Lee Pace on Kit Connor’s sexuality: ‘it’s none of my business’
"I look at him, and he’s so great in the show, and all I think is, 'I want to see what else you do'."
Lee Pace has reminded people that someone else’s sexuality is none of their business as he comments on the speculation around Kit Connor before he came out.
At the beginning of November Connor, who plays Nick Nelson in Heartstopper, returned to Twitter to come out as bisexual. He had previously quit the platform over accusations of ‘queerbaiting’ and people demanding he reveals his sexuality given his Heartstopper character.
Pace, who came out publicly in 2018, commented on the furore around Connor in a recent interview after being asked about his own coming out.
“The media has a way of talking about things. I feel strongly, and did then as I do now, that I reserve my right to contain multitudes, and I would wish the same for all other actors,” he tells Vulture. He then brings up Heartstopper, a show he calls “beautiful”.
“It’s so, so good,” he continues. “And one of the actors faced a similar Tower of Babel about the whole thing. It’s absurd. I look at him, and he’s so great in the show, and all I think is, ‘I want to see what else you do. I want to see all of the people you inhabit in your career’.
“I actually don’t care about anything else. I don’t want to know it; it’s none of my business anyway. I’d rather take your word for it than some kind of hot take on it, you know? He’ll choose to reveal himself in the work he does, in the way he interprets characters, in the way he chooses the characters he wants to play.”
Pace also discusses his role as Calpernia Addams, a trans woman, in the film Soldier’s Girl.
“There weren’t many representations of trans people available at that time, and certainly none that wanted to do what we wanted to do with this movie,” he notes. “She wasn’t the butt of a joke; she wasn’t punished for the choice she had made in her life.
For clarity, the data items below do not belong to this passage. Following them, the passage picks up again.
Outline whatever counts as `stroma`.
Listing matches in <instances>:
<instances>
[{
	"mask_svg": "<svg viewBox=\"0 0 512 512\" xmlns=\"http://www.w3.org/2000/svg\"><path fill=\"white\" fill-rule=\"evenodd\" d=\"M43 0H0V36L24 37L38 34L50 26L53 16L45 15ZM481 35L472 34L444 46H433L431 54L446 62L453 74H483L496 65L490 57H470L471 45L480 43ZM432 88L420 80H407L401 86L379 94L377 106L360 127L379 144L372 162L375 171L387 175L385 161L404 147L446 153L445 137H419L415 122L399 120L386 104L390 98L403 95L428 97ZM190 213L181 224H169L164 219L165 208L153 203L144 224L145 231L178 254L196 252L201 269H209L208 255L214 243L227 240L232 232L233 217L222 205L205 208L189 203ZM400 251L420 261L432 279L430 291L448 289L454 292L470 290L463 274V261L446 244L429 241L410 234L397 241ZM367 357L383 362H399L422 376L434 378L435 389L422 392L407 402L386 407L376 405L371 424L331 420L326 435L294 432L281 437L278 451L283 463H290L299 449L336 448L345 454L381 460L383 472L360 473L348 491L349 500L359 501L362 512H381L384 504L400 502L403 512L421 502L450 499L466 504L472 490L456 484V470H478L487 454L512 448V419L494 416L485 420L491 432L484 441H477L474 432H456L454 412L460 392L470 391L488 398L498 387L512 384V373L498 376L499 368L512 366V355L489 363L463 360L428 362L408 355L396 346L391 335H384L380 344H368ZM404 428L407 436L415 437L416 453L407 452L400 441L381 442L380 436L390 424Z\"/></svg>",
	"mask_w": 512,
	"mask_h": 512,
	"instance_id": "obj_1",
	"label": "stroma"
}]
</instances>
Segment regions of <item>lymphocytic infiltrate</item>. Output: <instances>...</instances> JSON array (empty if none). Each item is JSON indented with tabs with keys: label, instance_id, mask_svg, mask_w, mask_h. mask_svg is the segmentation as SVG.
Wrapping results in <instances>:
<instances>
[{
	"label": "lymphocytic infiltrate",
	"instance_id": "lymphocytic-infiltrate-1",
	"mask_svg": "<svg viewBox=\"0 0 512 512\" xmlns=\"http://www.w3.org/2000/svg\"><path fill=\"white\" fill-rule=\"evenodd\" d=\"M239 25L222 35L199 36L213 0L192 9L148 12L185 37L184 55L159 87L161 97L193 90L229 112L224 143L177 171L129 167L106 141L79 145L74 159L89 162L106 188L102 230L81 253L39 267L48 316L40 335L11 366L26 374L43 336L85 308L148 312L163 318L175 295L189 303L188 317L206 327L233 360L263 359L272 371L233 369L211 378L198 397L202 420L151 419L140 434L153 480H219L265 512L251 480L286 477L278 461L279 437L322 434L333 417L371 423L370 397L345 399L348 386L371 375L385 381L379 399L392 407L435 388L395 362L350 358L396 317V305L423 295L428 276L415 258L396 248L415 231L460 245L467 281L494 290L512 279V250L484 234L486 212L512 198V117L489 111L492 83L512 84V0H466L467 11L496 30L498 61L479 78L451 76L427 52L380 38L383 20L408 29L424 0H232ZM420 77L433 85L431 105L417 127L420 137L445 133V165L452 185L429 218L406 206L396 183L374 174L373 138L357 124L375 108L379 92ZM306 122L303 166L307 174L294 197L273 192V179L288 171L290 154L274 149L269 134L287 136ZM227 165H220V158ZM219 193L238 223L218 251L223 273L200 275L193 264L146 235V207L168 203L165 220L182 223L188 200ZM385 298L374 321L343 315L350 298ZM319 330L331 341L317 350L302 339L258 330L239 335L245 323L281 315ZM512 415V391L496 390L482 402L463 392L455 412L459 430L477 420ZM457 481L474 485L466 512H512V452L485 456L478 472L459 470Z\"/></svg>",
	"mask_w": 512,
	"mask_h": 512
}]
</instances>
I worked very closely with Calpernia Addams while we were shooting. She was there for the entire filming. So much of my preparation was just being inspired by her, trying to honor her, and mostly trying to understand her.”
When asked previously by GQ if he wanted to discuss the ongoing debate about who should play queer roles and specifically trans roles, Pace declined but added producers “might” have cast someone else if the film was being made now.